The door to the club is nearly invisible and when the woman opens it to let me in, I have to look twice to see that the door actually exists. I'm the only person in the room as I'm nearly and hour early. If I'm going to step out of my "prude zone", then I'm sure not going to sit in the back, stuffed behind bookcases or a couch or bottles of gin.
I take my seat and nestle in to write as I sip what I will only find out later when my bill arrives, a $15 margarita. This margarita is the same size and I'm assuming the same alcohol that I had two nights ago while out listening to live music. That drink was $6. I know these things because I'm on a tight budget. Leaving one's jobs to move to the city can do that! I'm not sure what special potion is in this drink, or perhaps the glass is leaded crystal, but I enjoy it and as the warm liquid hits my blood, that drifting sensation that alcohol provides settles me deeper in to my black, leather chair.
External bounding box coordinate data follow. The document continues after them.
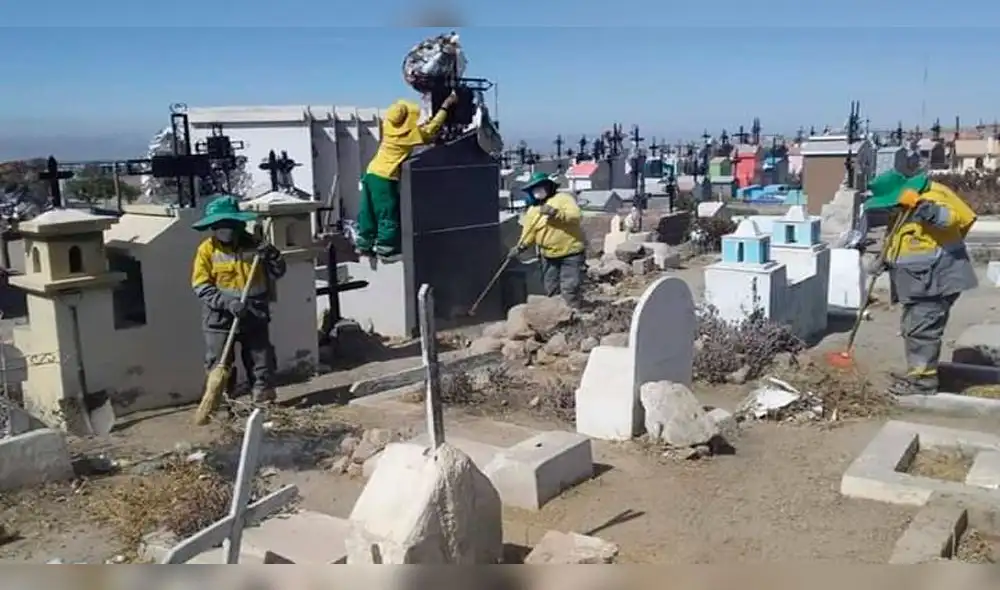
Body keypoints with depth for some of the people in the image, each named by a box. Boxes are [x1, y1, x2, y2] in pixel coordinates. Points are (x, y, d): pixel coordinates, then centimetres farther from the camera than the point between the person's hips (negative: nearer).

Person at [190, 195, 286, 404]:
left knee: (261, 362, 8)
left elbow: (277, 273, 3)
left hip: (254, 317, 2)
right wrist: (227, 302, -22)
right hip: (220, 318, -2)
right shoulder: (207, 249, -5)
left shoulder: (254, 244, 0)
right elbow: (201, 286, -9)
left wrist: (272, 255, -17)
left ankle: (264, 400, 20)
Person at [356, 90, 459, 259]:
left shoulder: (389, 127, 5)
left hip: (372, 173, 8)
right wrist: (445, 106, -3)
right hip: (385, 178, -8)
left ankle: (364, 244, 20)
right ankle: (385, 248, 5)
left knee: (369, 212, 13)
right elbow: (431, 128, -10)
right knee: (389, 214, 2)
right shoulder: (410, 133, -14)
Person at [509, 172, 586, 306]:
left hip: (571, 253, -6)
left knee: (569, 289, -11)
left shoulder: (563, 198, -6)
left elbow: (576, 216, -20)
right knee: (551, 290, 14)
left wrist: (555, 212, -30)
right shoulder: (532, 210, 9)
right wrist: (520, 247, -8)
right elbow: (529, 234, 9)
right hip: (549, 256, 6)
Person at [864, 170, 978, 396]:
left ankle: (923, 379, -4)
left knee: (922, 329, -10)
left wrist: (931, 211, -52)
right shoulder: (900, 212, 13)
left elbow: (950, 218, -36)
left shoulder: (930, 198, -17)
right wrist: (884, 261, 10)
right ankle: (916, 372, 29)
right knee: (911, 328, 17)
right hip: (918, 282, 11)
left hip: (936, 278, -11)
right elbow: (894, 243, 24)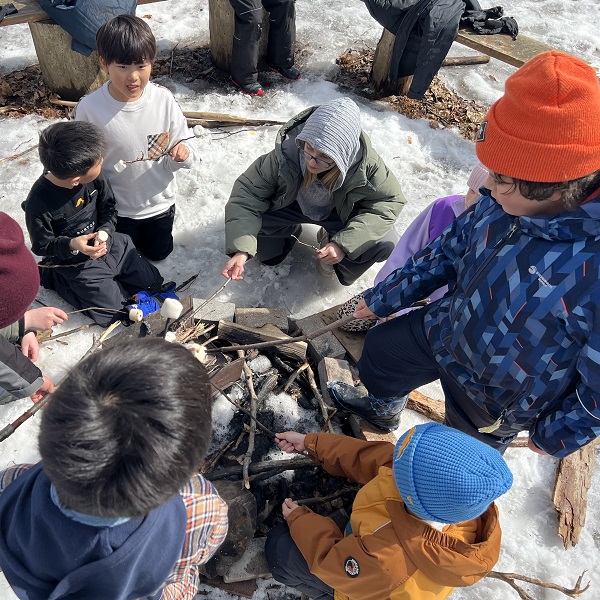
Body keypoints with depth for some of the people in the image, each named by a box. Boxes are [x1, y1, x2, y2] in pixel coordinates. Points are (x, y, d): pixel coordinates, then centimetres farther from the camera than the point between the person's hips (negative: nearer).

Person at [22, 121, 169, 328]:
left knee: (153, 282, 9)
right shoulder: (38, 203, -30)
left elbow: (108, 206, -1)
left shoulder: (93, 176, -18)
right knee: (115, 311, 0)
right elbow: (42, 245, -15)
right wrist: (71, 245, -33)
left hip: (110, 244, 5)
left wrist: (105, 231, -21)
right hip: (77, 263, -5)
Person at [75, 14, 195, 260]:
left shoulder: (163, 99, -18)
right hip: (116, 207, -1)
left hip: (159, 201, 1)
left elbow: (176, 159, -9)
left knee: (158, 253, 25)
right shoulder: (89, 108, -22)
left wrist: (181, 156, -31)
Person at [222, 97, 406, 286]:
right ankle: (290, 231, 11)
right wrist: (241, 249, -41)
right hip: (293, 205, 1)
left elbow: (389, 202, -23)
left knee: (382, 247, -24)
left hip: (341, 213, 0)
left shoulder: (366, 164, -35)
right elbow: (248, 192, -28)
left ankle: (332, 240, 9)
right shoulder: (286, 152, -34)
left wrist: (344, 244, -35)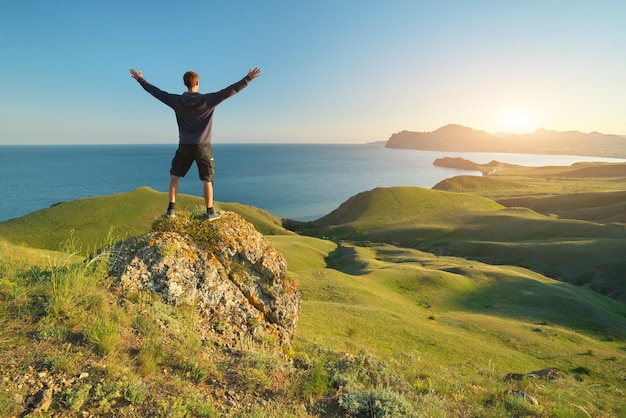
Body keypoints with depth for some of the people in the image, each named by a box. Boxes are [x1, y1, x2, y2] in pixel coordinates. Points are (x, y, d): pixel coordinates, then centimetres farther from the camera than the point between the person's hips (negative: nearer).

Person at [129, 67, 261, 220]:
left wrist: (140, 79, 24)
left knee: (174, 176, 16)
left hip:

I write. I drink. I order hummus and cheese to try to counteract the woozy, drifting, drunk feeling I have. Ah, there's my $15 worth! Straight couples, gay couple, small groups and friends are seated around me. As the lights dim and the quiet jazz music becomes less background and more boisterous, the air in the room becomes thick and we become one, mesmerized by the flickering candles, the warming alcohol and the deep music.
One by one, the girls take their turns and dance through the aisles. They shimmer and shimmy in sequined gowns, eyes outlined in dark, smudged pencil and lips the color of blood. They sway and bend and lift and kneel and slowly they stand before us in just tassles and bows.
I look around the room and smile at the young men who are too shy to look and the older men who are not too shy to clap and holler, to whistle and cheer. I love innocent men and I love confident men. I find the blend of the two very intriguing.
The last woman bends and contorts herself in to beautifully athletic poses on the rim of the tub, resting gracefully for just a moment before plunging in to the water and then leaping out, covering the nearby tables and patrons at these tables with tepid water.
The lights rise, the music stops and slowly the crowds begin to talk, to mingle. I make my way through the throngs of people, and out in to the night.
As I ride the F train home, I think of what it must take to dance like that for a living: confidence, endurance, flexibility, discipline, poise, grace. I wonder if they're fearless or if they simply push past their fears.